A Multi-Class Support Vector Machine (SVM) is an advanced version of the traditional Support Vector Machine, designed to handle problems where data can belong to more than two classes. Unlike binary SVM, which is limited to separating two classes, multi-class SVM can classify data into multiple categories by employing strategies such as one-vs-all (OvA) or one-vs-one (OvO).
In the one-vs-all approach, the algorithm trains a separate SVM for each class, treating the current class as positive and all others as negative. This results in several binary classifiers, and the classifier that produces the highest score during prediction determines the final class label. Conversely, the one-vs-one method involves training a classifier for every pair of classes, leading to a vast number of classifiers, particularly when the number of classes is large.
Multi-class SVMs maintain the core principles of SVM, which include maximizing the margin between classes and using a kernel function to transform data into a higher-dimensional space if necessary.

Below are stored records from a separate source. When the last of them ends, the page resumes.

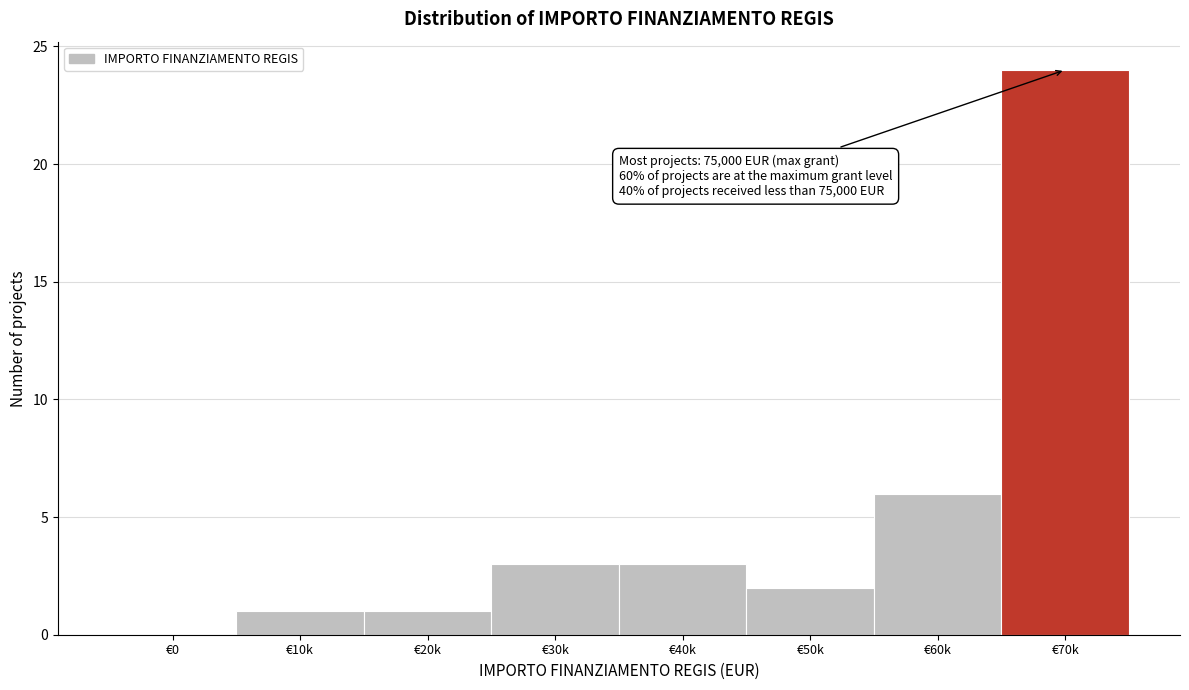

Reading left to right, list all the values displayed in this chart.

€0=0	€10k=1	€20k=1	€30k=3	€40k=3	€50k=2	€60k=6	€70k=24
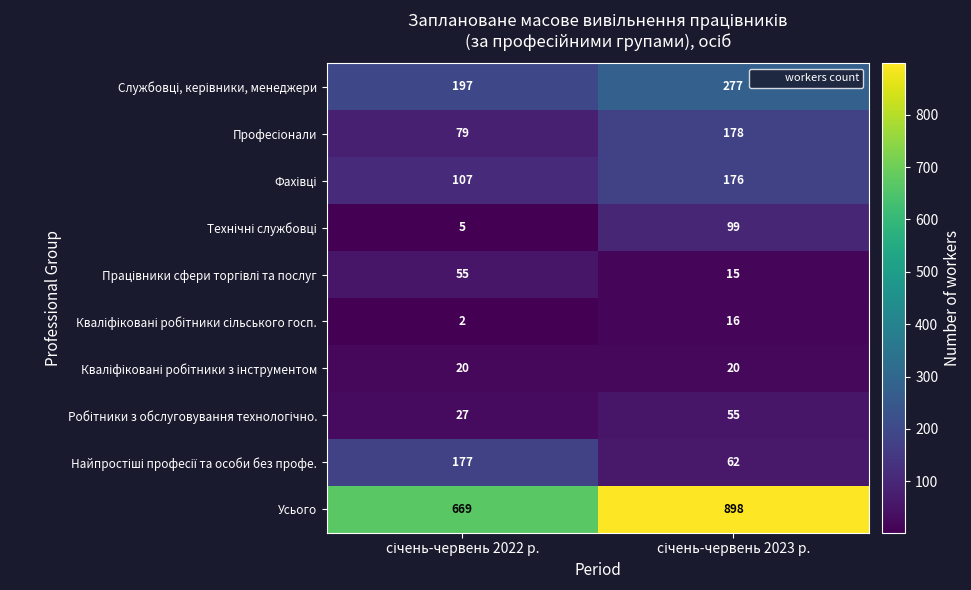

Which series has the widest spread of values?

Усього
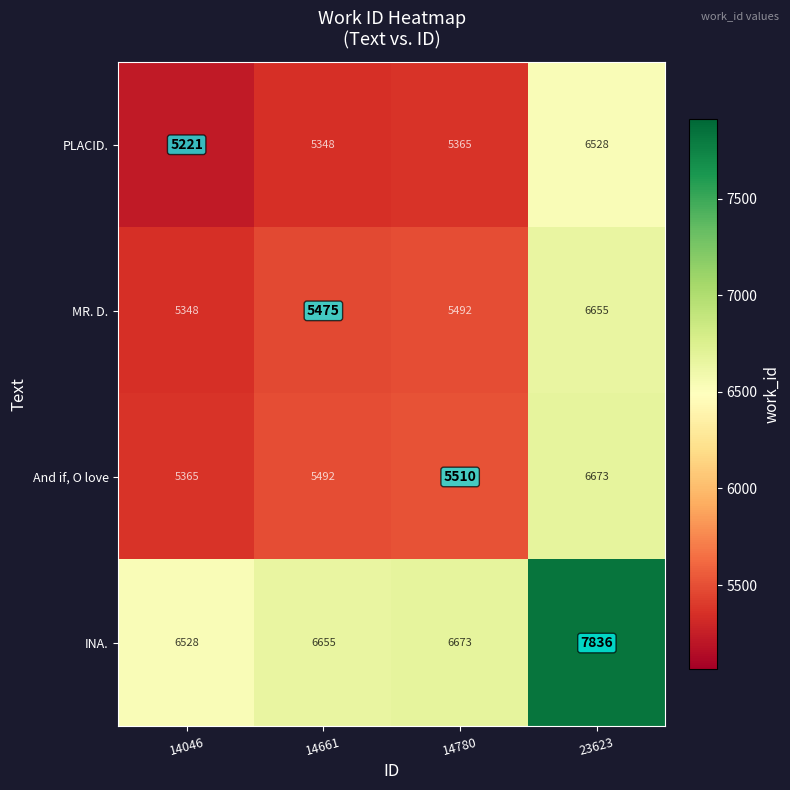

True or false: And if, O love has a value of 6673 at 23623.

True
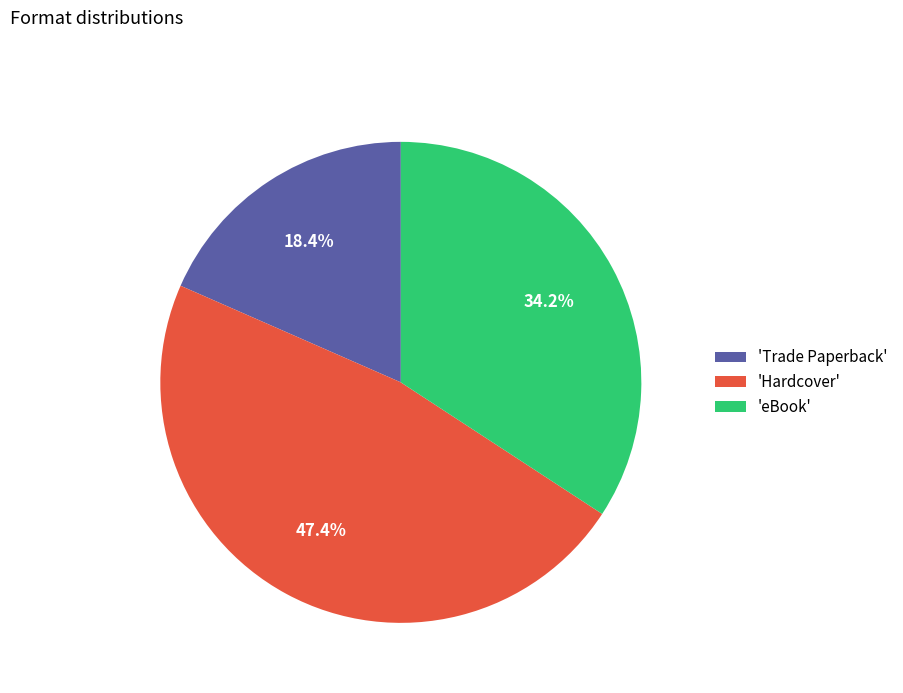

Do 'eBook' and 'Hardcover' together represent more than half of the pie?

Yes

Commonly used kernel functions include linear, polynomial, and radial basis function (RBF) kernels, which help SVMs to effectively deal with non-linear data distributions.
Multi-Class SVMs are widely used in various applications, including image classification, text categorization, and bioinformatics, due to their robustness and effectiveness in handling complex datasets. By leveraging the principles of SVM, these algorithms provide strong performance in distinguishing among multiple categories, making them a popular choice in machine learning tasks.